Source information:
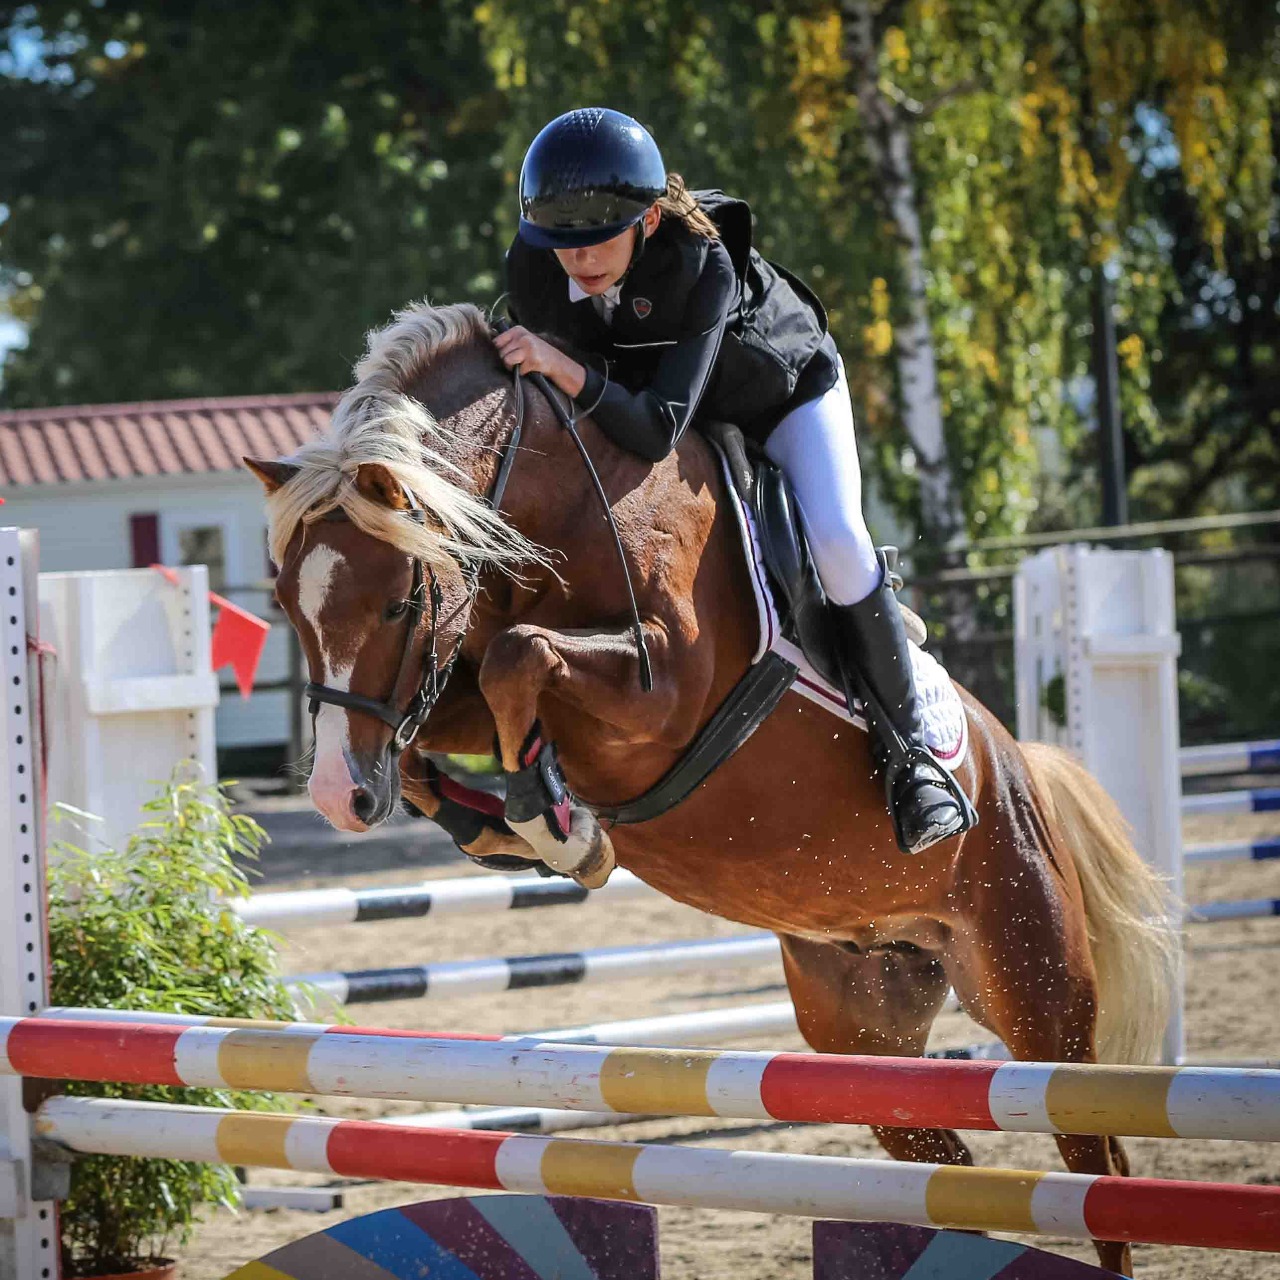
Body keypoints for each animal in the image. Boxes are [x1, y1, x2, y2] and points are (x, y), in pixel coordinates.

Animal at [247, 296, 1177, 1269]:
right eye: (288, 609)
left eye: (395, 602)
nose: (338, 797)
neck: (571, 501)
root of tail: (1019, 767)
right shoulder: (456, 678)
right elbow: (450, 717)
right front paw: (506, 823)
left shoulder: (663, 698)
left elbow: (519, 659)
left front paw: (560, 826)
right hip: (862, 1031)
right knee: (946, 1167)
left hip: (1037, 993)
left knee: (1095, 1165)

--

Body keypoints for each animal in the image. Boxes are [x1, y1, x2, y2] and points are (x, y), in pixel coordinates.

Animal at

Task statement: Across the listing above, find all lines where the word "right" is present and copy them.

Result of this task:
right eye: (288, 609)
right shoulder: (456, 678)
right elbow: (450, 717)
right front paw: (506, 823)
right hip: (862, 1031)
right knee: (946, 1167)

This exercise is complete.